Split LHS, in terms of $\sin$ and $\cos$
$\frac{\cos(x)}{(1-\sin(x))}-\tan(x)$
$\implies \frac{\cos x}{1-\sin x}-\frac {\sin x}{\cos x}$
$\implies \large\frac{\cos^2 x-\sin x+ sin^2x}{\cos x-\cos x\sin x}$
$\implies \large\frac{1-\sin x}{\cos x(1-\sin x)}$
$\implies \large\frac{1}{\cos x}=\sec x$ =R.H.S
From the definition of sec(x) we have: $$ \frac{\cos(x)}{(1-\sin(x))}-\tan(x)=\frac{1}{\cos(x)} $$
I don't like fractions, so lets multiply overall by the denominators: $$ (1-\sin(x))\cos(x)$$ and we get $$ \cos ^{2}(x) -\tan(x)\cos(x) + \tan(x)\cos(x)\sin(x) = 1-\sin(x) $$ This looks horrible until we realise that tan(x) cos(x) = sin(x), (from the identity tan(x) = sin(x) / cos(x) ). So:
$$ \cos ^{2}(x) -\sin(x) + \sin ^{2}(x) = 1-\sin(x) $$ By Pythogoras $$ \cos ^{2}(x) + \sin ^{2}(x) = 1 $$ and so we have the identity $$ 1-\sin(x) = 1-\sin(x) $$ and we are done.
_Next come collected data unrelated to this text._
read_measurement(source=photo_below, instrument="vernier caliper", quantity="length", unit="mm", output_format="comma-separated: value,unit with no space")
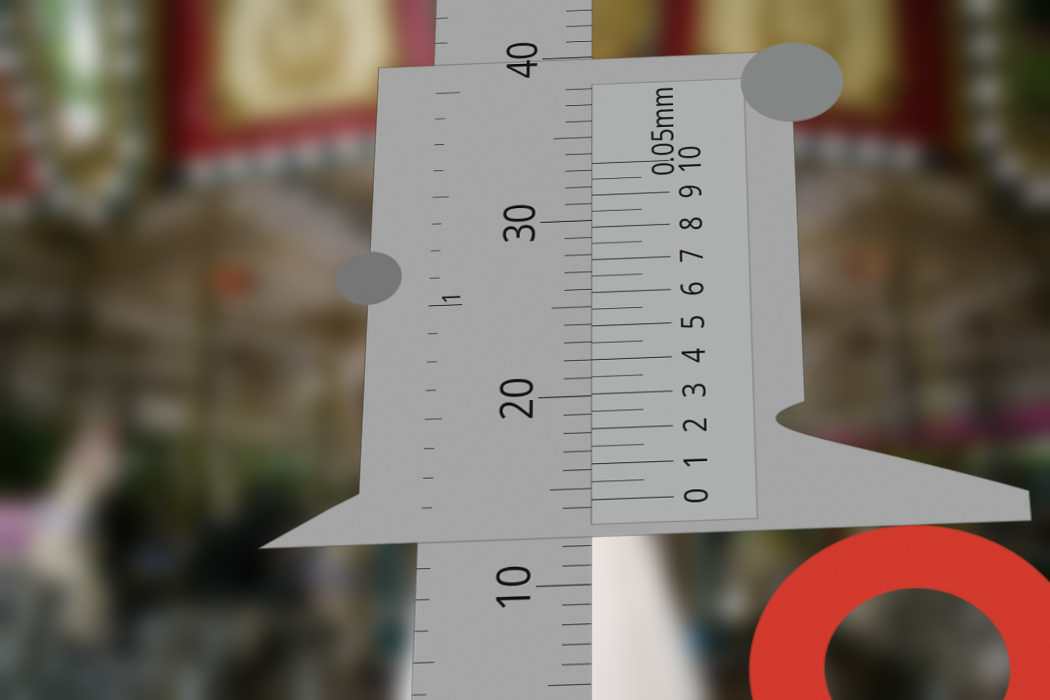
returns 14.4,mm
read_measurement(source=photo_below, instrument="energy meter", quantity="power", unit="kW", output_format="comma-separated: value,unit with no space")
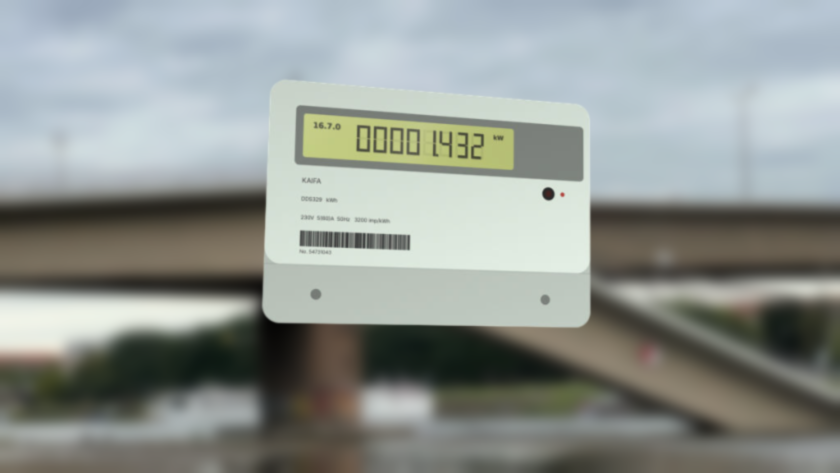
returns 1.432,kW
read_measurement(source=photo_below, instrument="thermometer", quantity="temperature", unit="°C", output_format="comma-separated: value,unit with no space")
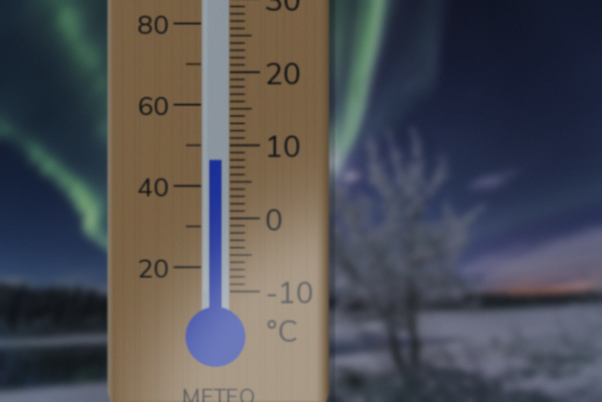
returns 8,°C
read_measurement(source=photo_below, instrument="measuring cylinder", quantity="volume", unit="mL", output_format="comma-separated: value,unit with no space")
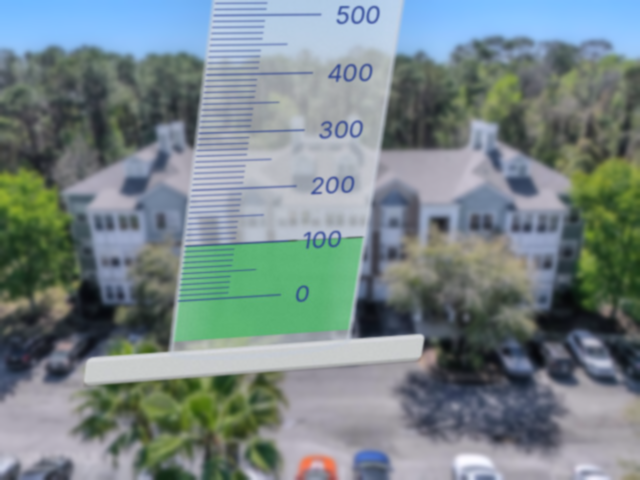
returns 100,mL
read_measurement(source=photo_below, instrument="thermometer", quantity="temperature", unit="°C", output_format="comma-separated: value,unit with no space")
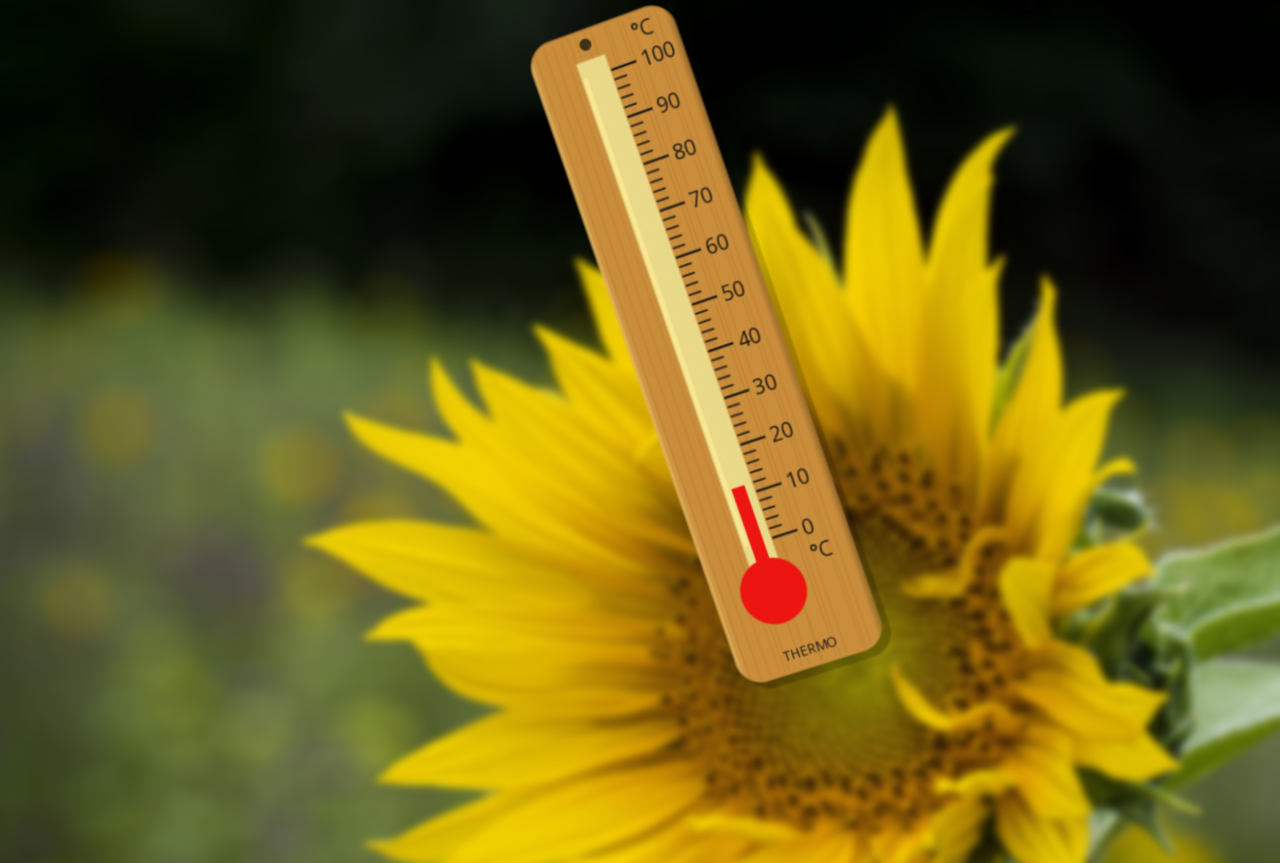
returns 12,°C
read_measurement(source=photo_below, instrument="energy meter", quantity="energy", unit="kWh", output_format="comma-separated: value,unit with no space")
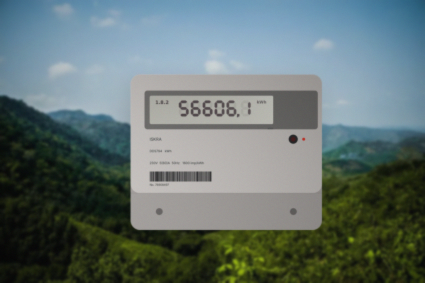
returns 56606.1,kWh
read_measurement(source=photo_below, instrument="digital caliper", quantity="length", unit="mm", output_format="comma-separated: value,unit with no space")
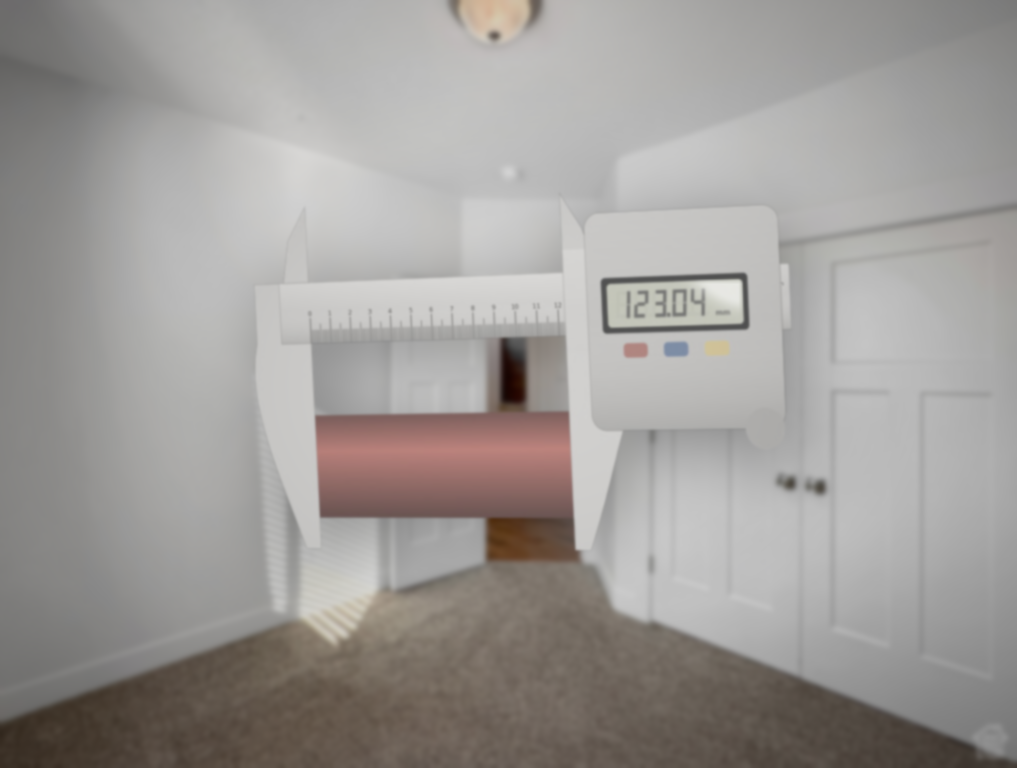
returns 123.04,mm
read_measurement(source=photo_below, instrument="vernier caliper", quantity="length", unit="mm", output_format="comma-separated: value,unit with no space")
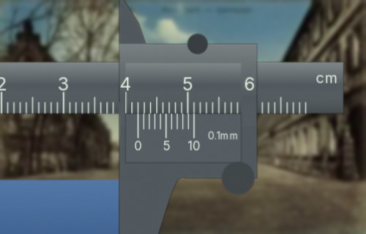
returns 42.0,mm
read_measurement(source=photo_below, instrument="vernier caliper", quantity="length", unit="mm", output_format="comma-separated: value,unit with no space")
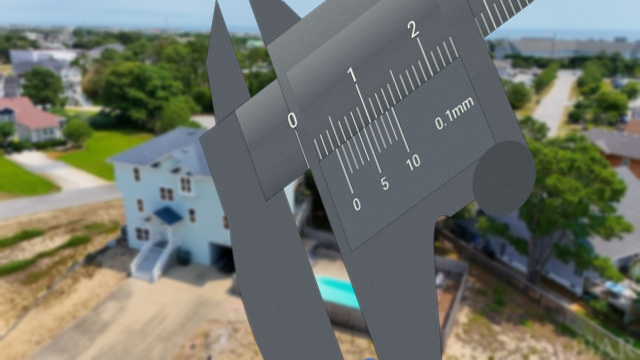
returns 4.4,mm
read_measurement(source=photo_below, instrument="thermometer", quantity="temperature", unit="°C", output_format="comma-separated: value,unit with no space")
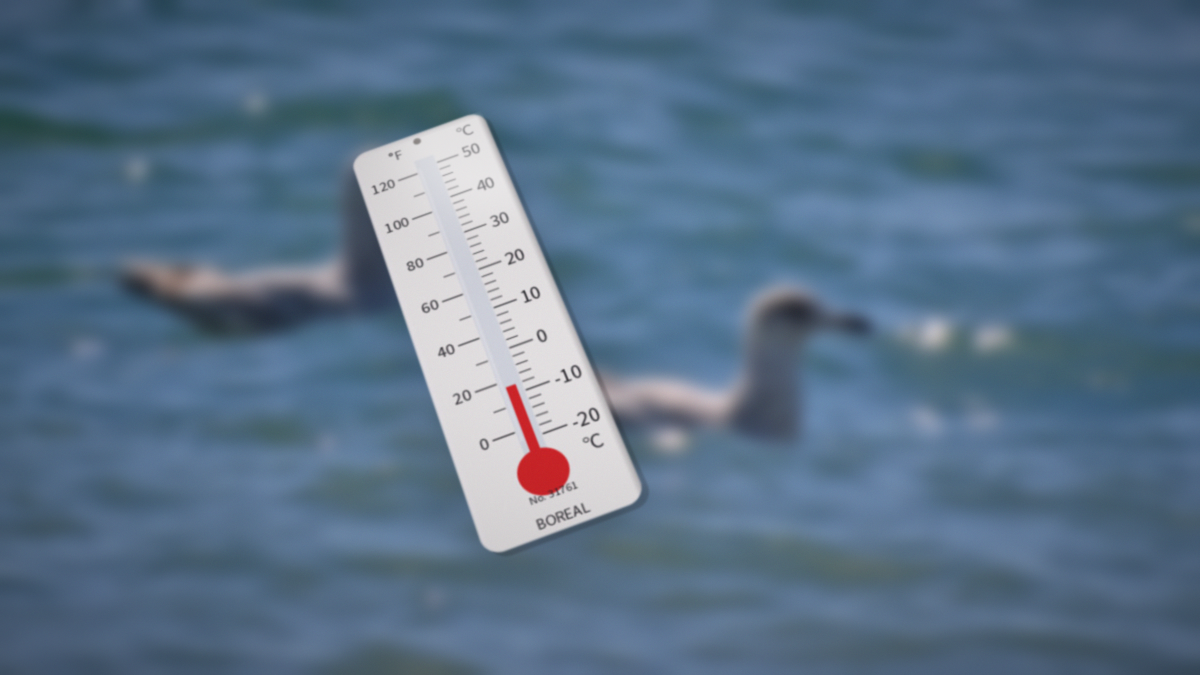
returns -8,°C
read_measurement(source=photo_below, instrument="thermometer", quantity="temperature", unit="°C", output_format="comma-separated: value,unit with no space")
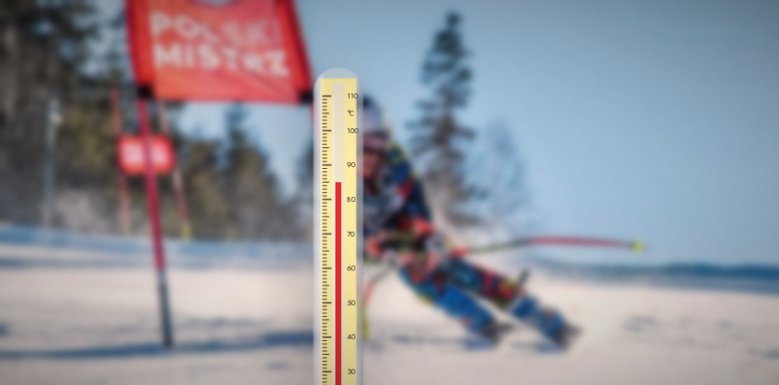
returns 85,°C
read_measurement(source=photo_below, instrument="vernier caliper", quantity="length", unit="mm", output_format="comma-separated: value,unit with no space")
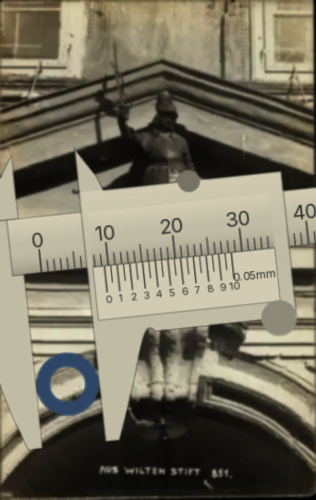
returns 9.4,mm
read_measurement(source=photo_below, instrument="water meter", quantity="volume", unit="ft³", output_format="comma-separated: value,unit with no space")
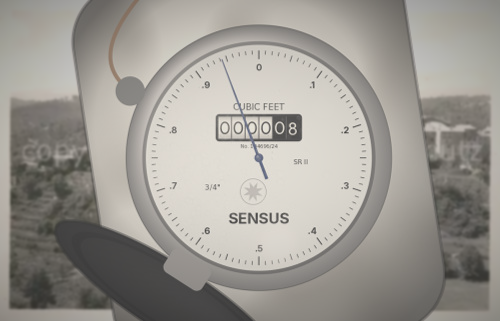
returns 7.94,ft³
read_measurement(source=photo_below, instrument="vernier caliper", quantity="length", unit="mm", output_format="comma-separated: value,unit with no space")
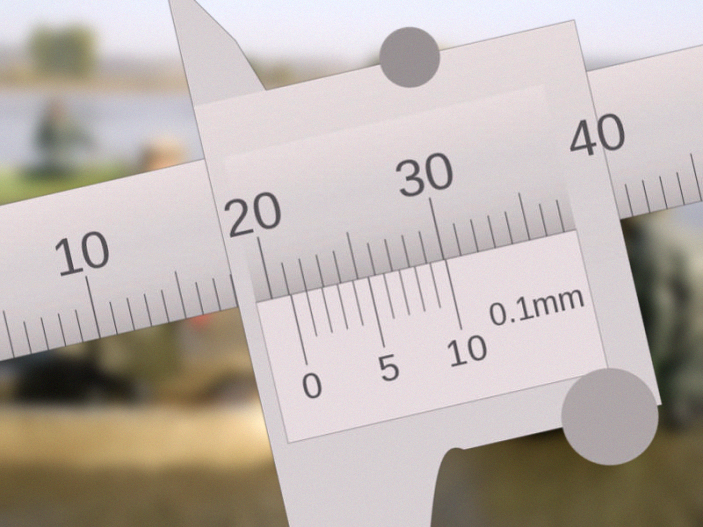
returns 21.1,mm
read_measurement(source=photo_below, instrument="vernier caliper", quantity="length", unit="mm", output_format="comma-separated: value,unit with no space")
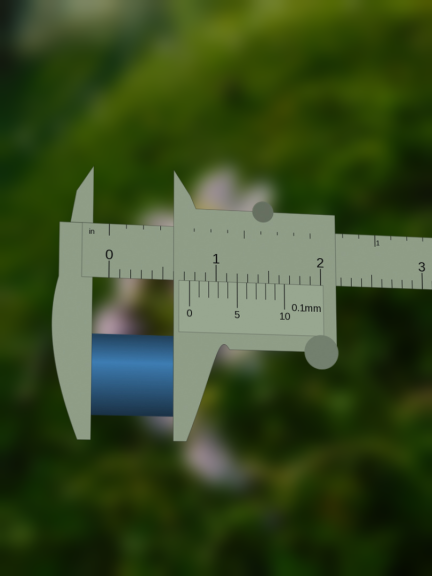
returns 7.5,mm
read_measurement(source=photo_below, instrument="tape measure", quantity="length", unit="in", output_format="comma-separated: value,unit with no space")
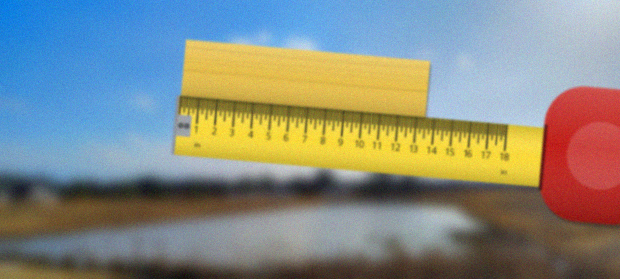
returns 13.5,in
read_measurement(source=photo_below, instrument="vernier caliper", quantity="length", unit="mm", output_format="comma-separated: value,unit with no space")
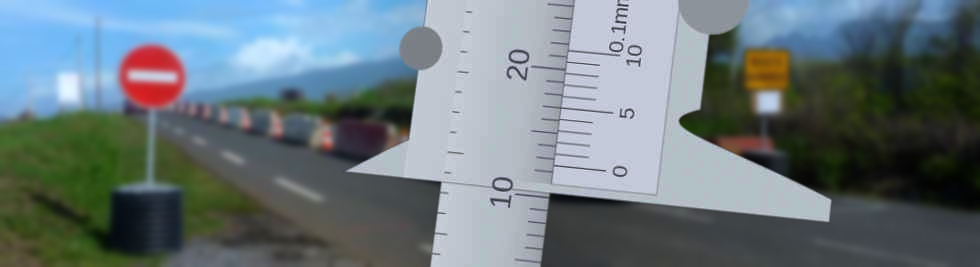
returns 12.5,mm
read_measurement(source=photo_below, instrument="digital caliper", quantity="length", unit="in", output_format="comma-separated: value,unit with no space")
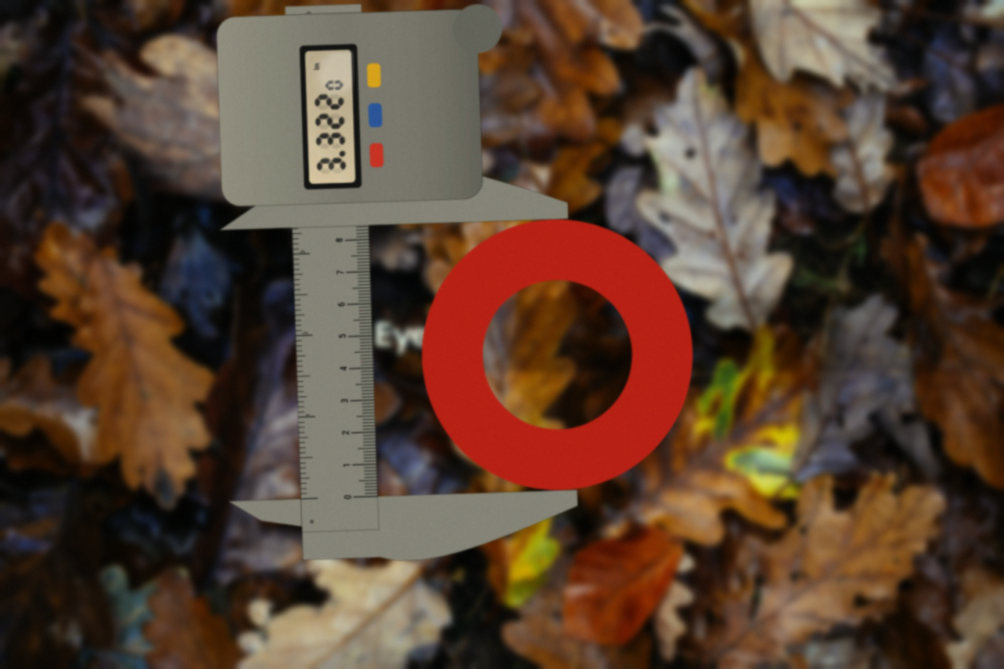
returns 3.3220,in
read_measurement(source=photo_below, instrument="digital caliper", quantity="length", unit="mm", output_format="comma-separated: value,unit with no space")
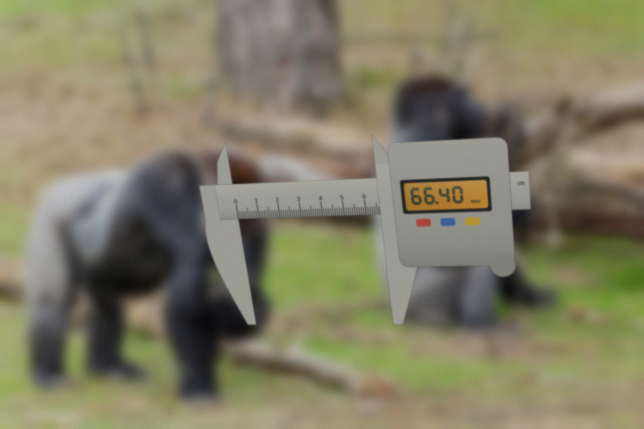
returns 66.40,mm
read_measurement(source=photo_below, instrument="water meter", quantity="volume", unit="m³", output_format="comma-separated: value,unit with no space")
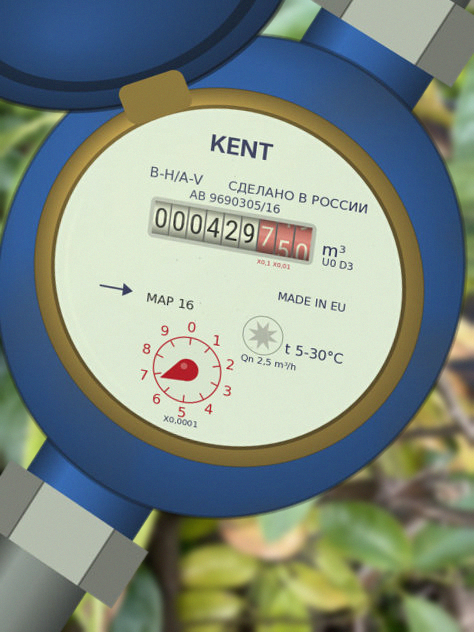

Transfer $ \tan x $ to right hand side, now it is:
$${\sec x + \tan x } = \dfrac{1+\sin x }{\cos x} =\dfrac{\cos x}{1-\sin x } $$
which is what is left on the left hand side.
Multiply both sides by $(1-\sin(x))\cos(x)$ to get rid of the denominators and verify:
$$\cos^2(x)-(1-\sin(x))\sin(x)=1-\sin(x).$$